Sosial Politik Nusantara Awal Abad ke-20, Menggugah Gerakan Pemuda Indonesia

s_1807011_lowres

L. Stoodard mengungkapkan dalam Dunia Baru Islam, bahwa, Indonesia sebelum merdeka sangat populer dengan sebutan Nusantara. Baru setelah terjadinya peristiwa Sumpah Pemuda tahun 1928, nama Indonesia dipopulerkan sebagai alat pemersatu suku-suku dan etnis-etnis yang ada di Nusantara waktu itu (1963: 66).

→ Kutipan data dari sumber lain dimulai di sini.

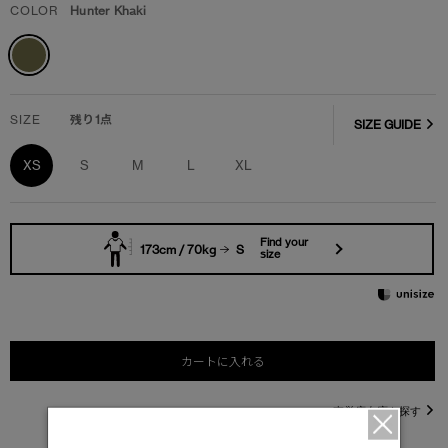
COLOR
Hunter Khaki
SIZE
残り1点
SIZE GUIDE
XS
S
M
L
XL
Find your
173cm / 70kg
S
size
カートに入れる
直営店在庫を探す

Nusantara adalah istilah yang digunakan pertama kali oleh pejabat Kerajaan Singasari, untuk menyebut kepulauan (seputar wilayah Indonesia saat ini) selain Jawa. Nusantara juga merupakan sebutan pengganti dari Wilayah yang kemudian menjadi Indonesia (Ensiklopedi Nasional Indonesia, 1989: 74). Walaupun ada beberapa pendapat lain, menyebutkan bahwa, Nusantara itu mencakup Philipina, Malaysia dan Singapura sekarang. Sedangkan penggunaan istilah Indonesia untuk menyebut wilayah Indonesia secara geografis, pertama kali digunakan oleh seorang etnolog Inggris yaitu J.R. Logan, pada tahun 1850, yang menggabungkan dua kata Yunani “india” yang berarti penghasil rempah-rempah, dan “nesos” yang berarti kepulauan. Jadi Indonesia berarti adalah kepulauan yang menghasilkan rempah-rempah (Usman, 1960: 41 dan Poesponegoro, 1992: 286). Penulispun memahami bahwa, penggunaan Nusantara pada kesempatan ini adalah istilah untuk menyebut wilayah kepulauan sebelum Indonesia merdeka, yang menjadi wilayah kekuasaan Republik Indonesia sekarang.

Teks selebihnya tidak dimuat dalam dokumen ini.